One of the ways to get to Mainland China from Hong Kong is by bus.
When you exit Hong Kong and pass through customs at the border bus depot, you file into the line marked “Visitors”. A short bus ride later, when you cross over into China through Shenzhen, you file into the line marked “Foreigners”.
Two places, minutes apart, yet in one your label is a warm word with an inviting connotation, and in another your label is a cold, distancing word if there ever was one.
I am not complaining, far from it. As a brother of undeniably darker complexion, many years resident in China, has said to me,
“You probably get better treatment because your complexion is lighter.”
True, it is; that particular shade of light brown with and undercurrent of red, leading enough of us habeshas to be often confused for East Indians.

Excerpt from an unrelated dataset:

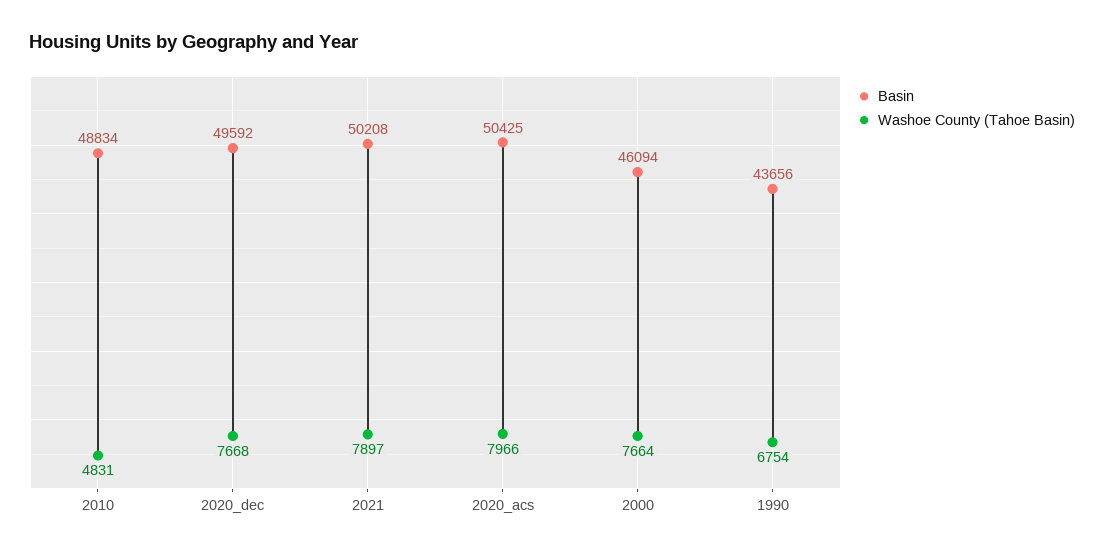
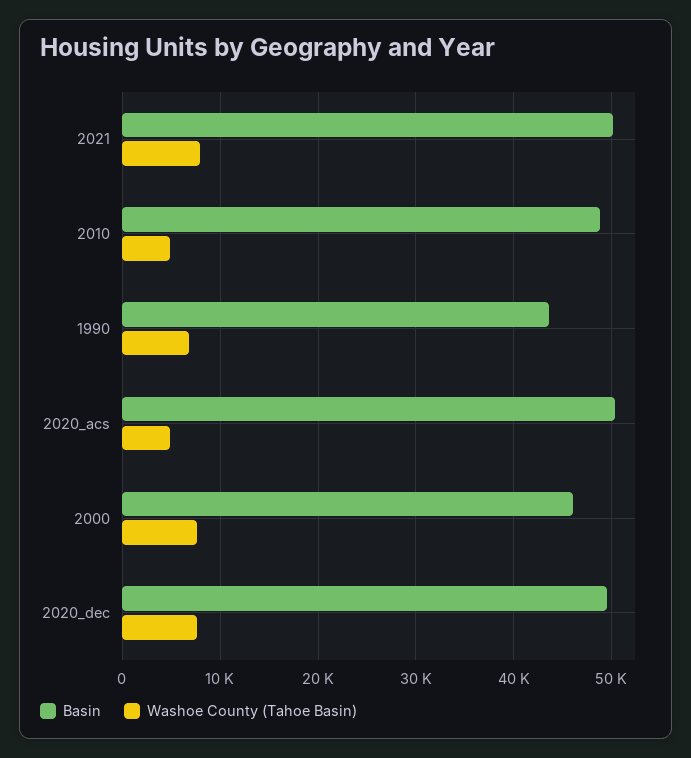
Washoe County (Tahoe Basin), 2020_acs: 7966 -> 5000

Be that as it may, they still have only one word for it here – black.
Student: “Why are you so black?”
Me (teacher): “Why are you so yellow?”
When, of course, in reality, it goes both ways. There are just as many shades of yellow as there are of black. (Or white, for that matter.) Still, there’s no sense in trying to enforce the distinction between “black” and “habesha” here. We’ll just call it black.
Moreover, black, white, or what not (black devil, white devil, and so forth) you’re basically the same one thing in China – foreigner. A title applied to you from the passport control signage of any entry point into the vast kingdom at which you may find yourself. A grand assumption, to be sure, for someone who has only entered through two – Shenzhen and Beijing – but probably still a safe one to make.
The English tapers off after Shenzhen. Hong Kong, by comparison, is a paradise of English. Shall one dare to praise colonialism? Tempting, but not necessary. Addis is equally so, and any Ethiopian will be quick to point out the hitherto non-colonized status of her country – our main selling point. You needn’t be, nor have been, colonized to appreciate the value of making life available in English for those who need or desire it.
The farther north you go from Hong Kong, the scarcer the complementary English signage becomes. Until, by the time you hit Shenzhen, it’s reduced to a few token, throwaway words squished beneath, beside, or in the general vicinity of the admittedly beautiful works of art that are the Chinese characters, for characters they definitely are. Words such as “passport”. An essential one, I guess, hence its’ exemption from elimination.
Yet, into this sea of Chinese, we attempt to introduce, introduce, and re-introduce English and hope it takes hold. What are the odds? It seems I have a better chance of learning Chinese than the other way around. Absorb it as I do through my very pores, every waking moment of every day. In my sleep too, I don’t doubt. Someday, my subconscious brain will interpret the neighbor lady’s daylong hollers and her nightly bickering with her equally slurry-tongued husband that are my lullabies. I will know what the fuss is about across the wall. The child’s petrified screams, on the other hand, need no interpretation. That is universal. She seems to have a far worse fate than my overly happy, well-fed, well-dressed students – even when they are confused out of their precious little minds about the difference between “next to” and “across from”. One day, it did occur to me that the situation might be reversed. It could be she, the child, terrorizing the parents over there. Lord knows it can happen. I, for my part, am more than happy to send my students home, any and every day. Across the hall, and out the door.